最初の一歩は、ベテラン配車係の判断基準を言葉にする「棚卸し」です。ChatGPTにインタビュアー役をさせ、車両・荷物・ドライバー・時間帯の組み合わせルールを引き出し、「条件→判断→理由」の配車ルール表に整理します。システムの導入判断は、その後で十分です。

ITが苦手なベテラン配車係でも、ChatGPTでの棚卸しはできますか?

できます。ベテラン本人がパソコンを操作する必要はなく、若手が質問を読み上げて回答を音声入力で打ち込む形で進められます。「マニュアルを書く」のではなく「聞かれたことに話すだけ」なので、文章づくりが苦手な方でも負担は小さく済みます。

配車ルール表には何を書けばよいですか?

「条件(荷物×時間帯)」「判断(車両×ドライバー)」「理由」の3列で書くのが基本です。特に「理由」が重要で、これが残っていれば状況が変わっても後任が応用できます。日常の8割をカバーする基本ルールに、例外集と荷主ごとのメモを添えれば引き継ぎ資料になります。

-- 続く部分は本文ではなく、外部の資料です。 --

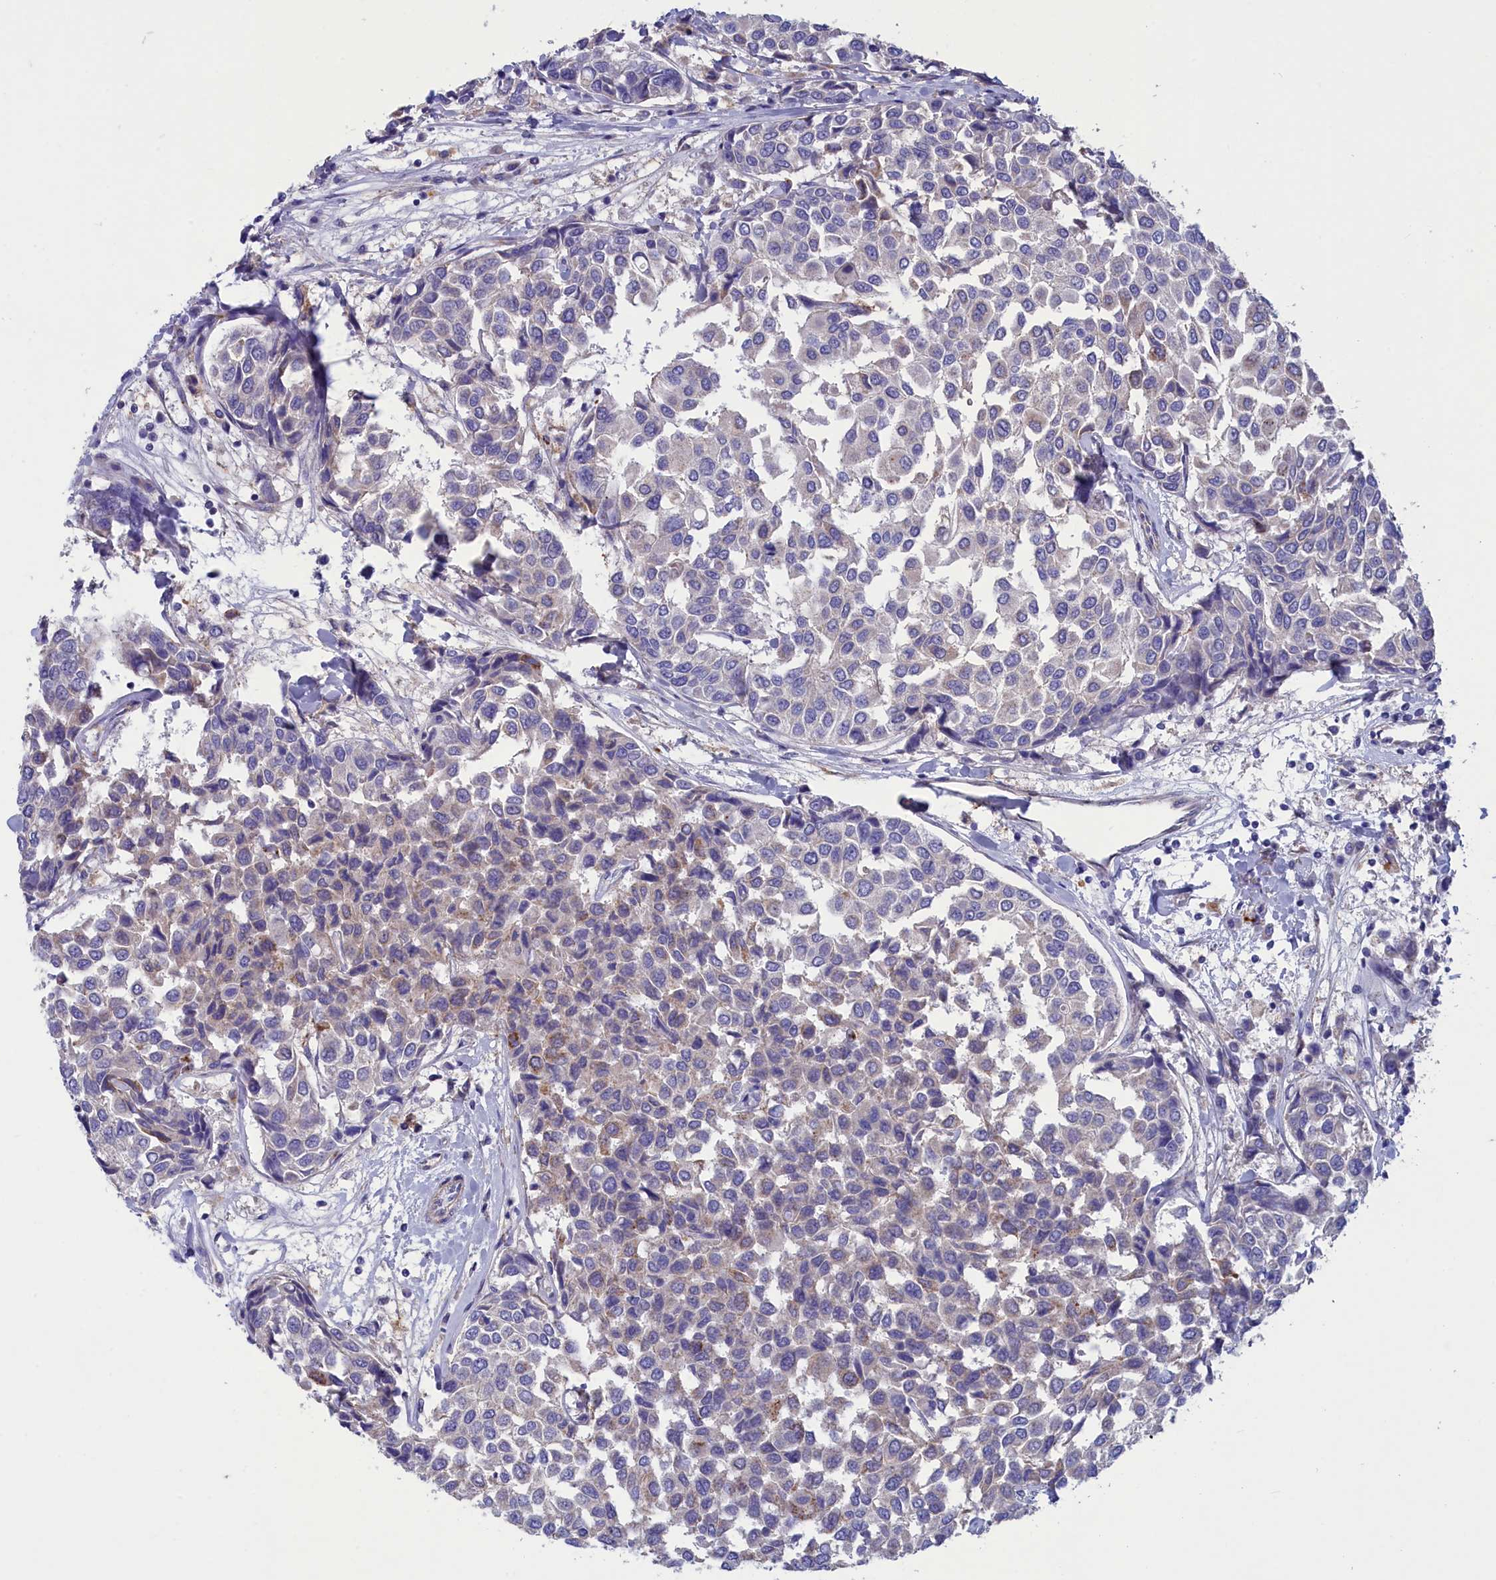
{"staining": {"intensity": "weak", "quantity": "25%-75%", "location": "cytoplasmic/membranous"}, "tissue": "breast cancer", "cell_type": "Tumor cells", "image_type": "cancer", "snomed": [{"axis": "morphology", "description": "Duct carcinoma"}, {"axis": "topography", "description": "Breast"}], "caption": "A low amount of weak cytoplasmic/membranous staining is appreciated in about 25%-75% of tumor cells in breast cancer (intraductal carcinoma) tissue. The protein of interest is shown in brown color, while the nuclei are stained blue.", "gene": "WDR6", "patient": {"sex": "female", "age": 55}}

中小の運送会社でも自動配車システムは導入すべきですか?

一概には言えません。一般的に初期費用や月額費用がかかると言われるため、まず自社の配車ルールを棚卸ししてから、そのルール表を要件として費用対効果を見極めるのがおすすめです。ルールが見える化されていれば、システムを入れる場合も設定や定着がスムーズになります。

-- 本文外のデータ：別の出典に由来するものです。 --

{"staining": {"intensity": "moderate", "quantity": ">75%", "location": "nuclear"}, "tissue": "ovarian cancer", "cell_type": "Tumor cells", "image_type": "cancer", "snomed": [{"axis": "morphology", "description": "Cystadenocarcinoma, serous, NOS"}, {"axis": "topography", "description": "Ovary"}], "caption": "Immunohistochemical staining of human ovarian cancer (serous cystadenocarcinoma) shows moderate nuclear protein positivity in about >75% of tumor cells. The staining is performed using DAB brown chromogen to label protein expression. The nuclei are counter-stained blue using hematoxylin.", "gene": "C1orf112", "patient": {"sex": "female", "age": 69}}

荷主名やドライバーの個人名をChatGPTに入力しても大丈夫ですか?

社名・個人名・運賃などの機密情報は入力せず、「A社」「Bさん」のような伏せ字で進めることをおすすめします。棚卸しの目的は判断基準の構造を引き出すことなので、伏せ字でも支障はありません。入力してよい情報の社内ルールを先に決めておくと安心です。